- Data records -
_ _ _

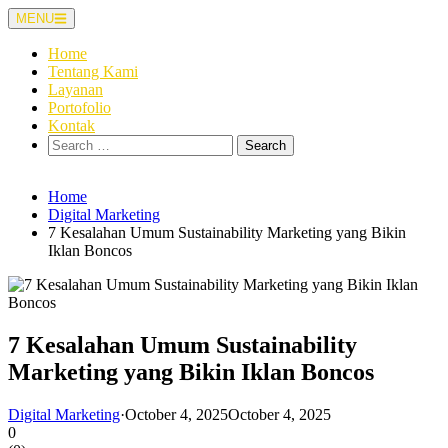
Skip
MENU
to
content
Home
Tentang Kami
Layanan
Portofolio
Kontak
Search
for:
Home
Digital Marketing
7 Kesalahan Umum Sustainability Marketing yang Bikin
Iklan Boncos
7 Kesalahan Umum Sustainability
Marketing yang Bikin Iklan Boncos
Digital Marketing
·
October 4, 2025
October 4, 2025
0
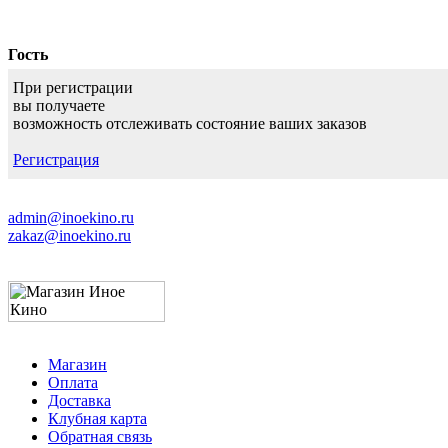
Гость
При регистрации
вы получаете
возможность отслеживать состояние ваших заказов
Регистрация
admin@inoekino.ru
zakaz@inoekino.ru
Магазин
Оплата
Доставка
Клубная карта
Обратная связь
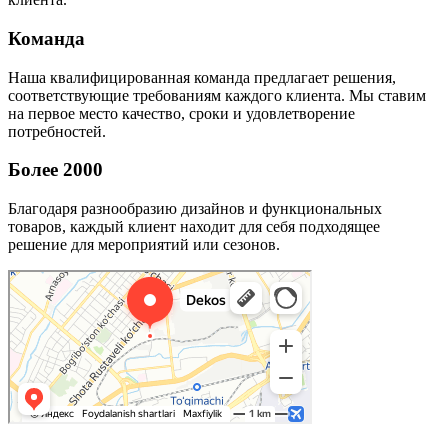
Команда
Наша квалифицированная команда предлагает решения,
соответствующие требованиям каждого клиента. Мы ставим
на первое место качество, сроки и удовлетворение
потребностей.
Более 2000
Благодаря разнообразию дизайнов и функциональных
товаров, каждый клиент находит для себя подходящее
решение для мероприятий или сезонов.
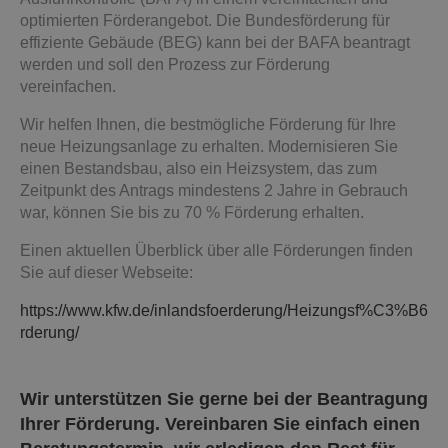
optimierten Förderangebot. Die Bundesförderung für
effiziente Gebäude (BEG) kann bei der BAFA beantragt
werden und soll den Prozess zur Förderung
vereinfachen.
Wir helfen Ihnen, die bestmögliche Förderung für Ihre
neue Heizungsanlage zu erhalten. Modernisieren Sie
einen Bestandsbau, also ein Heizsystem, das zum
Zeitpunkt des Antrags mindestens 2 Jahre in Gebrauch
war, können Sie bis zu 70 % Förderung erhalten.
Einen aktuellen Überblick über alle Förderungen finden
Sie auf dieser Webseite:
https://www.kfw.de/inlandsfoerderung/Heizungsf%C3%B6
rderung/
Wir unterstützen Sie gerne bei der Beantragung
Ihrer Förderung. Vereinbaren Sie einfach einen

_ _ _

- Work order -
Pick out every line of the material that contains the word "Boncos", and copy each of those lines in full.

- Exercise result -
Iklan Boncos
Marketing yang Bikin Iklan Boncos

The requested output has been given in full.